We develop a model to analyze the implications of firing costs on incentives for R&D and international specialization. The key idea is that countries with a rigid labor market will tend to produce relatively secure goods, at a late stage of their product life cycle. Consequently, their researchers tend to specialize in ‘secondary innovation’ which improves existing products, rather than ‘primary innovation’ which introduces new products. This is roughly consistent with the observed pattern of R&D in Europe versus the U.S. Employment protection does not necessarily harm the country where it prevails, but typically reduces world welfare and the world number of goods.
Much of the research on the economic effects of European labor market rigidities has focused on its impact on employment. However, they may also have an impact on other variables, such as long-run productivity, which may have greater consequences in terms of welfare. In Saint-Paul (1997), I have shown that employment protection legislation distorts the pattern of international specialization in favor of low-risk, mature goods. In the present paper, I analyze the implications of such a specialization pattern for the structure of innovation. We distinguish between ‘primary innovation’, which is the introduction of a new good, and ‘secondary innovation’, which is a cost reduction in an existing good. We also assume a ‘home bias’ in that it is cheaper to produce a good in the country where the innovation has taken place. The main result is that a high-firing cost economy will tend to specialize in ‘secondary innovation’, i.e. in improving existing products rather than creating new ones.
That Europe tends to innovate more in established products than in new ones is evident from the data. For example, in 1993 the US accounted for 54% of world patents in biotechnology, 51% in computers, and 32% in communication, versus 13%, 14% and 13%, respectively, for France plus Germany. By contrast, these two countries accounted for 25% of world patents in instruments, 25% in construction, and 52% in transportation, versus 6%, 5% and 3% for the US.1 A paradigmatic illustration of a mature, ‘medium tech’, stable good in which Europe as a comparative advantage is the automobile tire industry, where Michelin of France is a world leader. Interestingly, Michelin is also a dynamic innovator.2 But its innovations are always improvements on an existing, well-defined good whose demand is clearly established and fairly stable. This is to be compared with the proliferation of new goods and risky undertakings that come out of the Silicon Valley.

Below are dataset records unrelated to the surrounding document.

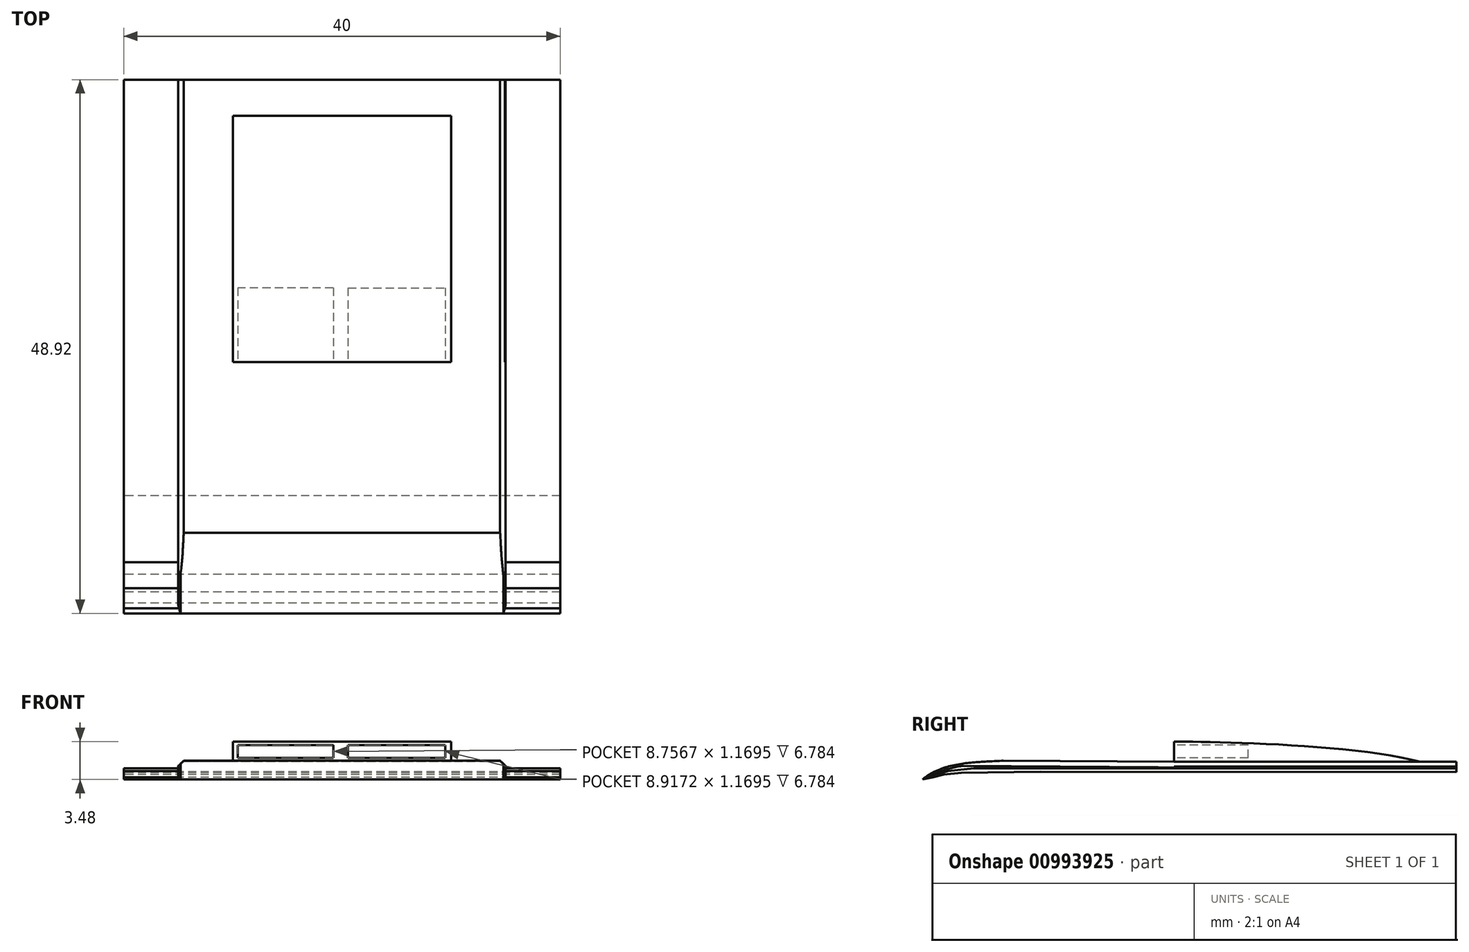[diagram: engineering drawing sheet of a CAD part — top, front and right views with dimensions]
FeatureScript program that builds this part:
annotation { "Feature Type Name" : "Feature", "Feature Type Description" : "" }
export const myFeature = defineFeature(function(context is Context, id is Id, definition is map)
    precondition{}
    {
        {
            var Q0;
            Q0=qCreatedBy(makeId("Right.planeOp"),FACE);
            var sketch = newSketch(context, id + "F0", { "sketchPlane" : qUnion([Q0])});
            skLineSegment(sketch, "E0", {"start": v(31.08, 2) * mm, "end": v(27.78, 2) * mm});
            skFitSpline(sketch, "E1", {"points": [v(27.78, 2) * mm, v(5.22, 3.87) * mm], "startDerivative": vector(-18.32, 5.03) * mm, "endDerivative": vector(-9.39, 0.02) * mm});
            skLineSegment(sketch, "E2", {"start": v(5.22, 2) * mm, "end": v(-10.45, 2.11) * mm});
            skFitSpline(sketch, "E3", {"points": [v(-10.45, 2.11) * mm, v(-17.84, 0.4) * mm], "startDerivative": vector(-8.63, -0.44) * mm, "endDerivative": vector(-5.73, -4.77) * mm});
            skLineSegment(sketch, "E4", {"start": v(-17.84, 0.4) * mm, "end": v(-17.37, 0.6) * mm});
            skLineSegment(sketch, "E5", {"start": v(5.22, 2) * mm, "end": v(5.22, 3.87) * mm});
            skLineSegment(sketch, "E6", {"start": v(-7.05, 1.1) * mm, "end": v(31.08, 1.06) * mm});
            skLineSegment(sketch, "E7", {"start": v(31.08, 1.06) * mm, "end": v(31.08, 2) * mm});
            skLineSegment(sketch, "E8", {"start": v(5.22, 2) * mm, "end": v(27.78, 2) * mm});
            skLineSegment(sketch, "E9", {"start": v(-17.37, 0.6) * mm, "end": v(-15.53, 1.17) * mm});
            skLineSegment(sketch, "E10", {"start": v(-15.53, 1.17) * mm, "end": v(-13.14, 1.41) * mm});
            skLineSegment(sketch, "E11", {"start": v(-13.14, 1.41) * mm, "end": v(-7.15, 1.41) * mm});
            skLineSegment(sketch, "E12", {"start": v(-7.15, 1.41) * mm, "end": v(31.08, 1.38) * mm});
            skLineSegment(sketch, "E13", {"start": v(-17.84, 0.4) * mm, "end": v(-16.9, 0.6) * mm});
            skLineSegment(sketch, "E14", {"start": v(-16.9, 0.6) * mm, "end": v(-15.9, 0.85) * mm});
            skLineSegment(sketch, "E15", {"start": v(-15.9, 0.85) * mm, "end": v(-14.27, 1) * mm});
            skLineSegment(sketch, "E16", {"start": v(-14.27, 1) * mm, "end": v(-7.05, 1.1) * mm});
            skSolve(sketch);
        }
        {
            var Q0;
            Q0=makeQuery(id+"F0.imprint","IMPRINT",FACE,{"disambiguationData":[TD([[makeQuery(id+"F0.imprint","IMPRINT",EDGE,{"derivedFrom":sQuery(id+"F0.wireOp",EDGE,"E0")}),1.0]])]});
            extrude(context, id + "F1", {"entities" : qUnion([Q0]), "endBound" : BoundingType.SYMMETRIC, "depth" : 30 * mm, "offsetDistance" : 25 * mm});
        }
        {
            var Q0;
            Q0=makeQuery(id+"F0.imprint","IMPRINT",FACE,{"disambiguationData":[TD([[makeQuery(id+"F0.imprint","IMPRINT",EDGE,{"derivedFrom":sQuery(id+"F0.wireOp",EDGE,"E1")}),1.0]])]});
            extrude(context, id + "F2", {"entities" : qUnion([Q0]), "operationType" : NewBodyOperationType.ADD, "endBound" : BoundingType.SYMMETRIC, "depth" : 20 * mm, "offsetDistance" : 25 * mm});
        }
        {
            var Q0;
            Q0=qCreatedBy(makeId("Front.planeOp"),FACE);
            var sketch = newSketch(context, id + "F3", { "sketchPlane" : qUnion([Q0])});
            skLineSegment(sketch, "E17", {"start": v(0, 0) * mm, "end": v(0, 3.87) * mm});
            skLineSegment(sketch, "E18", {"start": v(0, 3.54) * mm, "end": v(9.48, 3.54) * mm});
            skLineSegment(sketch, "E19", {"start": v(9.48, 3.54) * mm, "end": v(9.48, 2.37) * mm});
            skLineSegment(sketch, "E20", {"start": v(9.48, 2.37) * mm, "end": v(-9.55, 2.37) * mm});
            skLineSegment(sketch, "E21", {"start": v(-9.55, 2.37) * mm, "end": v(-9.55, 3.54) * mm});
            skLineSegment(sketch, "E22", {"start": v(-9.55, 3.54) * mm, "end": v(0, 3.54) * mm});
            skLineSegment(sketch, "E23", {"start": v(0.56, 3.54) * mm, "end": v(0.56, 2.37) * mm});
            skLineSegment(sketch, "E24", {"start": v(-0.8, 2.37) * mm, "end": v(-0.8, 3.54) * mm});
            skSolve(sketch);
        }
        {
            var Q0;
            {var subQ0=sQuery(id+"F3.wireOp",EDGE,"E19");Q0=makeQuery(id+"F3.imprint","IMPRINT",FACE,{"disambiguationData":[TD([[makeQuery(id+"F3.imprint","IMPRINT",EDGE,{"derivedFrom":subQ0}),-1.0]])]});}
            var Q1;
            {var subQ0=sQuery(id+"F3.wireOp",EDGE,"E21");Q1=makeQuery(id+"F3.imprint","IMPRINT",FACE,{"disambiguationData":[TD([[makeQuery(id+"F3.imprint","IMPRINT",EDGE,{"derivedFrom":subQ0}),-1.0]])]});}
            extrude(context, id + "F4", {"entities" : qUnion([Q0, Q1]), "operationType" : NewBodyOperationType.REMOVE, "oppositeDirection" : true, "depth" : 12 * mm, "offsetDistance" : 25 * mm});
        }
        {
            var Q0;
            {var subQ1=sQuery(id+"F0.wireOp",EDGE,"E6");Q0=makeQuery(id+"F0.imprint","IMPRINT",FACE,{"disambiguationData":[TD([[makeQuery(id+"F0.imprint","IMPRINT",EDGE,{"derivedFrom":subQ1}),1.0]])]});}
            extrude(context, id + "F5", {"entities" : qUnion([Q0]), "operationType" : NewBodyOperationType.ADD, "endBound" : BoundingType.SYMMETRIC, "depth" : 40 * mm, "offsetDistance" : 25 * mm});
        }
        {
            var Q0;
            Q0=makeQuery(id+"F1.opExtrude","CAP_EDGE",EDGE,{"disambiguationData":[OSD([sQuery(id+"F0.wireOp",EDGE,"E0"),sQuery(id+"F0.wireOp",EDGE,"E2"),sQuery(id+"F0.wireOp",EDGE,"E8")])],"isStart":false});
            var Q1;
            Q1=makeQuery(id+"F1.opExtrude","CAP_EDGE",EDGE,{"disambiguationData":[OSD([sQuery(id+"F0.wireOp",EDGE,"E0"),sQuery(id+"F0.wireOp",EDGE,"E2"),sQuery(id+"F0.wireOp",EDGE,"E8")])],"isStart":true});
            var Q2;
            Q2=makeQuery(id+"F1.opExtrude","CAP_EDGE",EDGE,{"disambiguationData":[OSD([sQuery(id+"F0.wireOp",EDGE,"E2")])],"isStart":false});
            chamfer(context, id + "F6", {"entities" : qUnion([Q0, Q1, Q2]), "width" : 0.5 * mm, "tangentPropagation" : true});
        }
        {
            var Q0;
            Q0=makeQuery(id+"F1.opExtrude","CAP_EDGE",EDGE,{"disambiguationData":[OSD([sQuery(id+"F0.wireOp",EDGE,"E3")])],"isStart":false});
            var Q1;
            {var subQ0=sQuery(id+"F0.wireOp",EDGE,"E8");var subQ1=sQuery(id+"F0.wireOp",EDGE,"E2");var subQ2=sQuery(id+"F0.wireOp",EDGE,"E0");Q1=makeQuery(id+"F6.opChamfer","BLEND_EDGE",EDGE,{"blendedFrom":[makeQuery(id+"F1.opExtrude","CAP_EDGE",EDGE,{"disambiguationData":[OSD([subQ2,subQ1,subQ0])],"isStart":false}),makeQuery(id+"F1.opExtrude","CAP_FACE",FACE,{"disambiguationData":[OSD([subQ2,subQ1,sQuery(id+"F0.wireOp",EDGE,"E3"),sQuery(id+"F0.wireOp",EDGE,"E4"),sQuery(id+"F0.wireOp",EDGE,"E7"),subQ0,sQuery(id+"F0.wireOp",EDGE,"E9"),sQuery(id+"F0.wireOp",EDGE,"E10"),sQuery(id+"F0.wireOp",EDGE,"E11"),sQuery(id+"F0.wireOp",EDGE,"E12")])],"isStart":false})],"blendedInto":[makeQuery(id+"F1.opExtrude","CAP_FACE",FACE,{"disambiguationData":[OSD([subQ2,subQ1,sQuery(id+"F0.wireOp",EDGE,"E3"),sQuery(id+"F0.wireOp",EDGE,"E4"),sQuery(id+"F0.wireOp",EDGE,"E7"),subQ0,sQuery(id+"F0.wireOp",EDGE,"E9"),sQuery(id+"F0.wireOp",EDGE,"E10"),sQuery(id+"F0.wireOp",EDGE,"E11"),sQuery(id+"F0.wireOp",EDGE,"E12")])],"isStart":false})]});}
            var Q2;
            Q2=makeQuery(id+"F1.opExtrude","CAP_EDGE",EDGE,{"disambiguationData":[OSD([sQuery(id+"F0.wireOp",EDGE,"E3")])],"isStart":true});
            chamfer(context, id + "F7", {"entities" : qUnion([Q0, Q1, Q2]), "width" : 0.2 * mm, "tangentPropagation" : true});
        }
    });
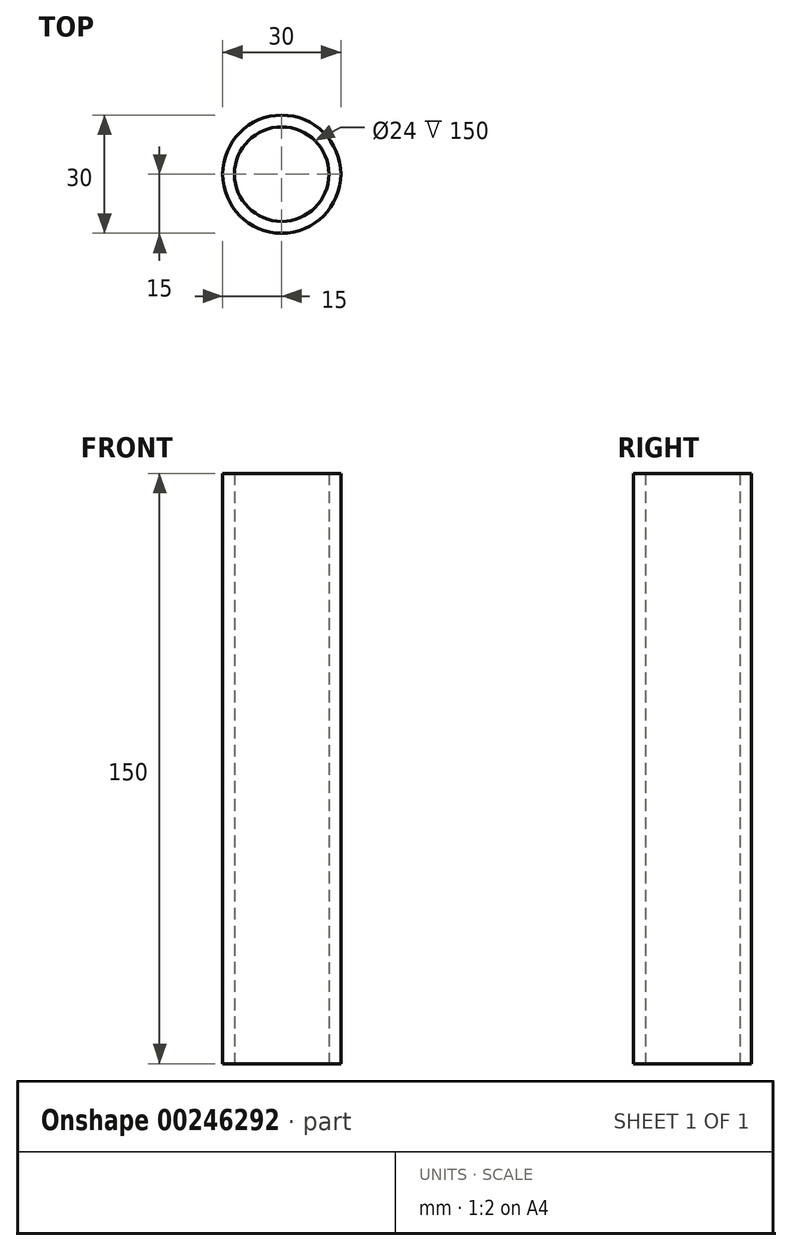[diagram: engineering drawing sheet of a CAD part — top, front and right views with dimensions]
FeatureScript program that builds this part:
annotation { "Feature Type Name" : "Feature", "Feature Type Description" : "" }
export const myFeature = defineFeature(function(context is Context, id is Id, definition is map)
    precondition{}
    {
        {
            var Q0;
            Q0=qCreatedBy(makeId("Top.planeOp"),FACE);
            var sketch = newSketch(context, id + "F0", { "sketchPlane" : qUnion([Q0])});
            skCircle(sketch, "E0", {"center": v(0, 0) * mm, "radius": 15 * mm});
            skCircle(sketch, "E1", {"center": v(0, 0) * mm, "radius": 12 * mm});
            skSolve(sketch);
        }
        {
            var Q0;
            Q0=makeQuery(id+"F0.imprint","IMPRINT",FACE,{"disambiguationData":[TD([[makeQuery(id+"F0.imprint","IMPRINT",EDGE,{"derivedFrom":sQuery(id+"F0.wireOp",EDGE,"E0")}),1.0]])]});
            extrude(context, id + "F1", {"entities" : qUnion([Q0]), "depth" : 150 * mm});
        }
    });
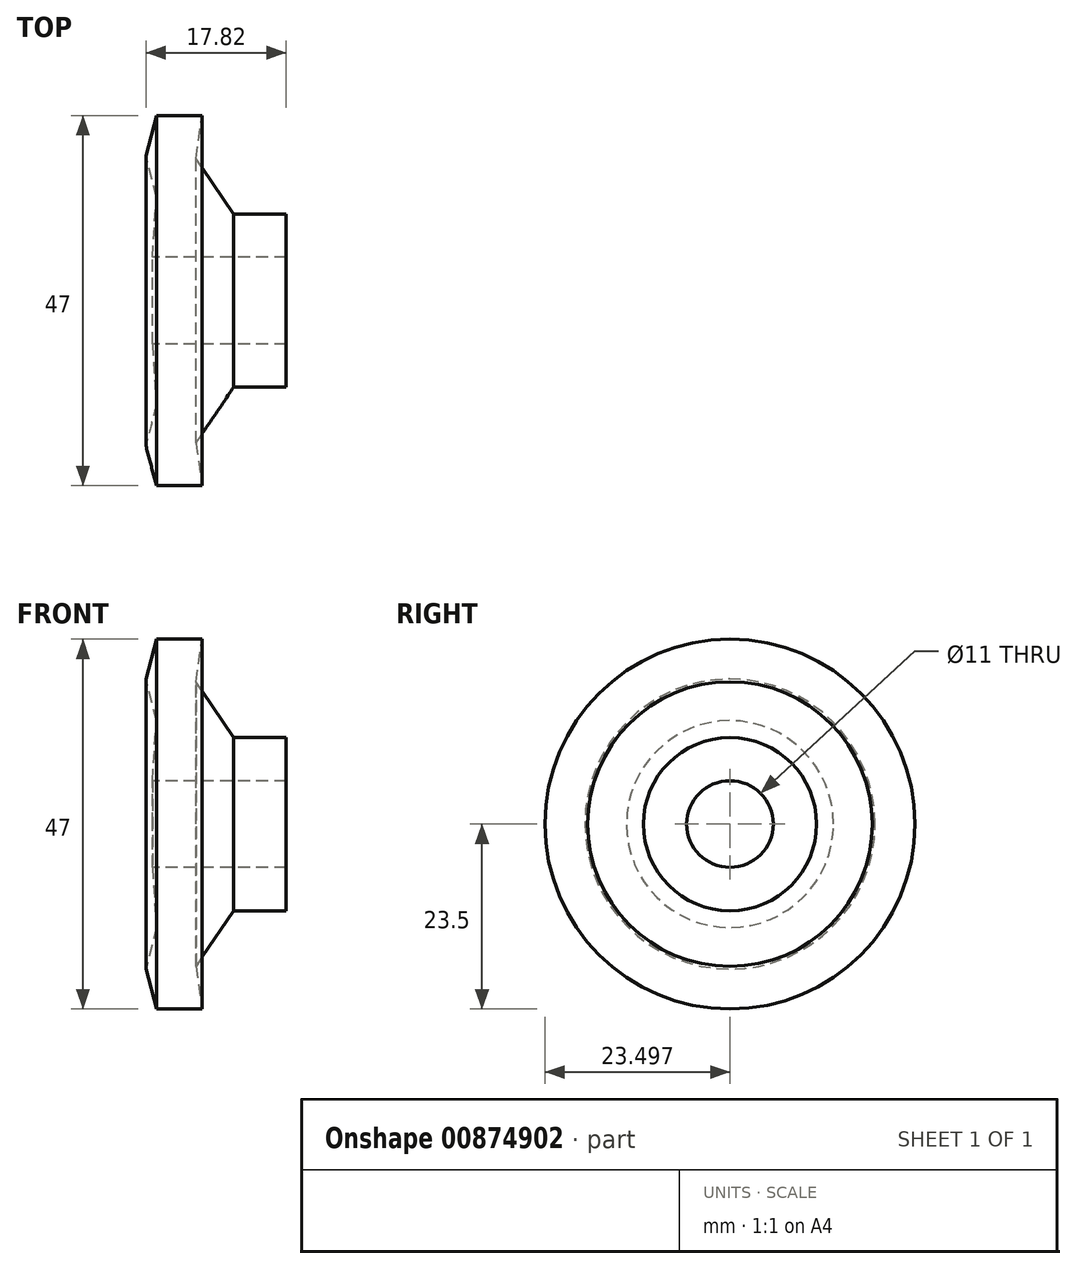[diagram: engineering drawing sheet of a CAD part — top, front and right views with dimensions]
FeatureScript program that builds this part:
annotation { "Feature Type Name" : "Feature", "Feature Type Description" : "" }
export const myFeature = defineFeature(function(context is Context, id is Id, definition is map)
    precondition{}
    {
        {
            var Q0;
            Q0=qCreatedBy(makeId("Top.planeOp"),FACE);
            var sketch = newSketch(context, id + "F0", { "sketchPlane" : qUnion([Q0])});
            skLineSegment(sketch, "E0", {"start": v(-18.23, 11.38) * mm, "end": v(-1.23, 11.38) * mm});
            skLineSegment(sketch, "E1", {"start": v(-1.23, 11.38) * mm, "end": v(-1.23, 16.88) * mm});
            skLineSegment(sketch, "E2", {"start": v(-1.23, 16.88) * mm, "end": v(-7.9, 16.88) * mm});
            skLineSegment(sketch, "E3", {"start": v(-7.9, 16.88) * mm, "end": v(-12.7, 23.95) * mm});
            skLineSegment(sketch, "E4", {"start": v(-12.7, 23.95) * mm, "end": v(-11.9, 29.38) * mm});
            skLineSegment(sketch, "E5", {"start": v(-11.9, 29.38) * mm, "end": v(-17.71, 29.38) * mm});
            skLineSegment(sketch, "E6", {"start": v(-27.22, 5.88) * mm, "end": v(0, 5.88) * mm});
            skLineSegment(sketch, "E7", {"start": v(-17.71, 29.38) * mm, "end": v(-19.05, 24.3) * mm});
            skLineSegment(sketch, "E8", {"start": v(-19.05, 24.3) * mm, "end": v(-17.71, 19.02) * mm});
            skLineSegment(sketch, "E9", {"start": v(-17.71, 19.02) * mm, "end": v(-18.23, 11.38) * mm});
            skSolve(sketch);
        }
        {
            var Q0;
            Q0 = qSketchRegion(id + "F0", true);
            var Q1;
            Q1=sQuery(id+"F0.wireOp",EDGE,"E6");
            revolve(context, id + "F1", {"surfaceOperationType" : NewSurfaceOperationType.NEW, "entities" : qUnion([Q0]), "axis" : qUnion([Q1]), "revolveType" : RevolveType.FULL});
        }
    });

This paper therefore sheds light on why Europe appears as less ‘high-tech’ than the United States.3 It does not necessarily follow, however, that such a pattern of specialization and innovation is necessarily harming Europe relative to the United States. To the extent that secondary innovation improves efficiency, it may well be a good idea to specialize in that activity and leave the more risky primary innovation to another country. What we are able to show, however, is that if secondary innovation does not reduce costs by too much, an increase in employment protection in one country reduces welfare and the total number of goods the integrated world economy. But the distribution of losses is unclear: the high-firing cost country may lose less than the flexible one, and may even gain in absolute terms, at least in principle. That is, one country's specialization in secondary imitation exerts negative externalities on the other country by reducing the total number of goods available to world consumers.
The paper is organized as follows. Section 2 sets up our basic model of trade, rigidity and innovation. Section 3 derives the main results concerning the impact of firing costs on the international structure of innovation. Section 4 relates our findings to the literature on labor market institutions and economic performance. Section 5 contains concluding comments.
In this paper, we have shown that firing costs distort the pattern of specialization and innovation in favor of mature goods.
The main result is that the pattern of comparative advantage induced by employment protection tends to bias the research effort to secondary innovations that improve on existing products rather than take the risk of creating new ones. In an open economy, the high-firing cost country will imitate more than the low-firing cost country, and more than if it were closed. It may even fully specialize in secondary innovation, which cannot happen if it were closed. Invention is more sensitive to firing costs in the open than in the closed economy. Firing costs reduce the total number of goods available in the world economy and reduce welfare if secondary innovation does not enhance efficiency by too much.
The model could be extended in various directions. While implications for growth are ignored in this particular setting, one could reintroduce growth by assuming externalities of the number of products on the cost of R&D. This could engineer perpetual growth, and the negative impact of labor market rigidities on the total number of product would then potentially show up as a negative impact on the economy's long run growth rate, as in Boone (2000).24 This would potentially reinforce the results.25 But, as we have argued in the previous section, there are other sources of growth which may lead to different implications.
The model may also help to understand why European countries are more prone of industrial policy than the U.S.: because their rigid labor markets introduce a bias against high-tech goods in their specialization pattern, they are more tempted to offset this bias by subsidies and other protection measures.